1 000 mercenaires, qui ne combattraient pas, peuvent-ils faire mieux que Barkhane et Takuba qui refusent de coopérer avec les Russes et partiraient ? Le Mali serait-il plus souverain avec cette dépendance russe ? Goïta, Camara et Choguel Maïga connaissent la réponse… Mais s’ils ne veulent plus de la France, c’est leur droit, qu’ils le disent clairement…
Un autre facteur complique l’équation : l’Algérie. La nouvelle constitution lui permet d’intervenir hors de ses frontières et le nord du Mali, l’Azawad, est chasse gardée algérienne. Le chef du GSIM, Iyad ag Ghaly passe la frontière comme il veut, considéré par Alger comme un acteur majeur de la réconciliation du nord avec Bamako. Les contacts sont permanents entre les deux capitales et les généraux algériens approuvent le rapprochement avec Moscou. Au début du mois, sept membres de la coordination des mouvements de l’Azawad ont été assassinés par, laisse-t-on entendre, des mercenaires envoyés par le général Saïd Chengriha. Ils étaient hostiles au groupe Wagner…
Paris connaît le rôle joué et que veut jouer Alger. Le 8 décembre, le ministre français des Affaires étrangères déclarait après sa rencontre avec le président Tebboune : « Nous devons être en mesure de proposer des réponses opérationnelles aux défis que représentent le terrorisme dans la région sahélienne ». Wagner n’en n’est certainement pas une…
Dans cet imbroglio malien fait aussi de retards critiqués de la transition démocratique et de négociations avec les groupes jihadistes que ne mènerait plus l’imam Dicko, il faut écouter la voix du président nigérien Mohamed Bazoum qui note que « depuis près de deux décennies, le nord du Mali est un espace des non droit où s’est développé une économie criminelle (…) La solution est que le Mali redevienne un État normal, recouvre son territoire, exerce son autorité et coopère avec le Niger et le Burkina Faso ».

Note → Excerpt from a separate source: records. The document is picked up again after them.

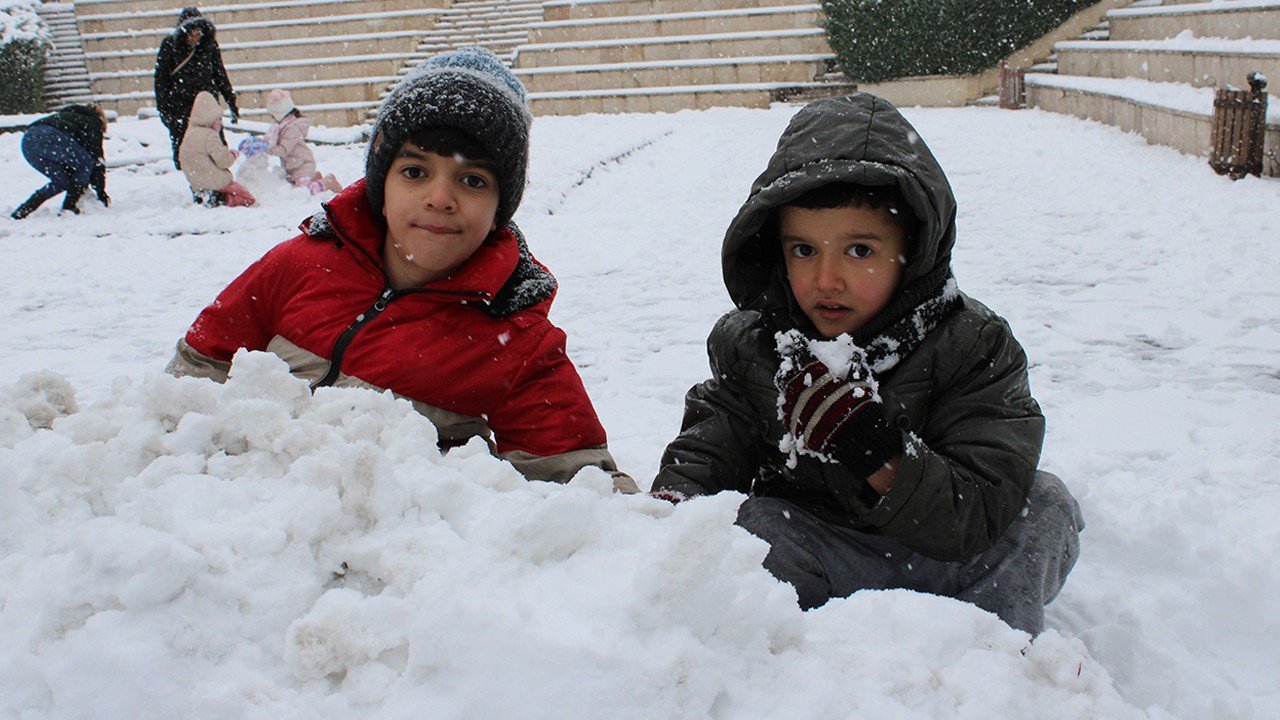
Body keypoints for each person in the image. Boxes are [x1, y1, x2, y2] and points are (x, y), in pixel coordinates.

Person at [650, 93, 1083, 635]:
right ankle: (789, 654)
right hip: (820, 553)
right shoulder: (757, 346)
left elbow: (979, 504)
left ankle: (994, 657)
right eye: (804, 251)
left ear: (913, 249)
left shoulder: (973, 345)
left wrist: (879, 456)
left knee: (1042, 507)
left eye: (859, 251)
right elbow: (711, 447)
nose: (827, 279)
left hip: (947, 559)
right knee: (751, 527)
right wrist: (675, 512)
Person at [166, 47, 633, 489]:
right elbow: (183, 390)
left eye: (472, 180)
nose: (439, 198)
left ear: (499, 210)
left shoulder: (518, 340)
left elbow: (583, 496)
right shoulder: (296, 266)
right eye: (415, 172)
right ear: (380, 185)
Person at [153, 6, 239, 169]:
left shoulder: (209, 45)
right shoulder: (170, 45)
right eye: (190, 34)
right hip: (181, 107)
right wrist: (164, 110)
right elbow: (161, 80)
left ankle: (217, 182)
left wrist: (231, 99)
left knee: (214, 147)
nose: (194, 38)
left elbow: (219, 73)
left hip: (207, 105)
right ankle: (199, 186)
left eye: (197, 34)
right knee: (188, 152)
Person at [11, 104, 110, 220]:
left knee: (62, 181)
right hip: (52, 135)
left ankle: (23, 210)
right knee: (86, 163)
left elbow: (71, 156)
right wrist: (100, 191)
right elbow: (97, 160)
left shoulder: (66, 116)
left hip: (28, 141)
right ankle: (69, 207)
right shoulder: (93, 122)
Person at [179, 91, 255, 207]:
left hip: (196, 181)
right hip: (214, 181)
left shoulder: (190, 133)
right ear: (210, 119)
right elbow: (223, 161)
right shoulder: (210, 136)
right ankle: (220, 198)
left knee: (205, 184)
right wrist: (232, 155)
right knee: (247, 197)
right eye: (218, 119)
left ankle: (204, 194)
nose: (220, 123)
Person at [264, 88, 342, 194]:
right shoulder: (282, 127)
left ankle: (329, 181)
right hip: (294, 166)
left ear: (280, 113)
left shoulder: (292, 128)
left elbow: (284, 150)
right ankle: (314, 177)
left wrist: (267, 148)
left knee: (306, 190)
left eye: (273, 115)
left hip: (303, 165)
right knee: (297, 186)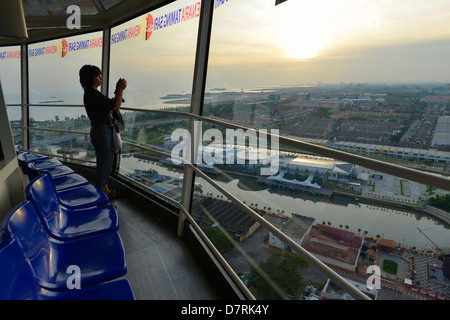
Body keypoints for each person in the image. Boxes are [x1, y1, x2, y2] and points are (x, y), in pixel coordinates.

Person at [79, 64, 127, 199]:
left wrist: (118, 91)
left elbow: (109, 105)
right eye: (98, 75)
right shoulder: (92, 94)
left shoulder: (91, 94)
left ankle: (104, 191)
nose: (101, 77)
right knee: (104, 164)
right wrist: (120, 90)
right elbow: (115, 107)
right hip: (102, 132)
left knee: (105, 162)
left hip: (101, 131)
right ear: (91, 78)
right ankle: (99, 199)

Le mal dont souffre le Mali ne date pas d’hier. Il est né à Bamako par la faute de dirigeants qui ne pensent qu’à eux. 80% du territoire échappe au contrôle de l’Etat et la pauvreté gagne dans un pays potentiellement riche. La jeunesse a été abandonnée. Elle aimerait aujourd’hui se faire entendre pour sauver le pays.La rappeuse Ami Yerewolo crie sa colère dans Lettre ouverte adressée au président malien. Elle témoigne dans Vanity Fair de mars dernier : « Ceux qui nous dirigent se fichent de nous. On vit dans une société où ce n’est pas la vérité qui compte, c’est l’argent, le pouvoir. Les enfants abandonnés se retournent contre le système », dit-elle, en référence à l’insécurité qui s’étend sur une partie de plus en plus large du territoire national, et aux groupes armés islamistes qui recrutent parmi une jeunesse pauvre et délaissée par l’État.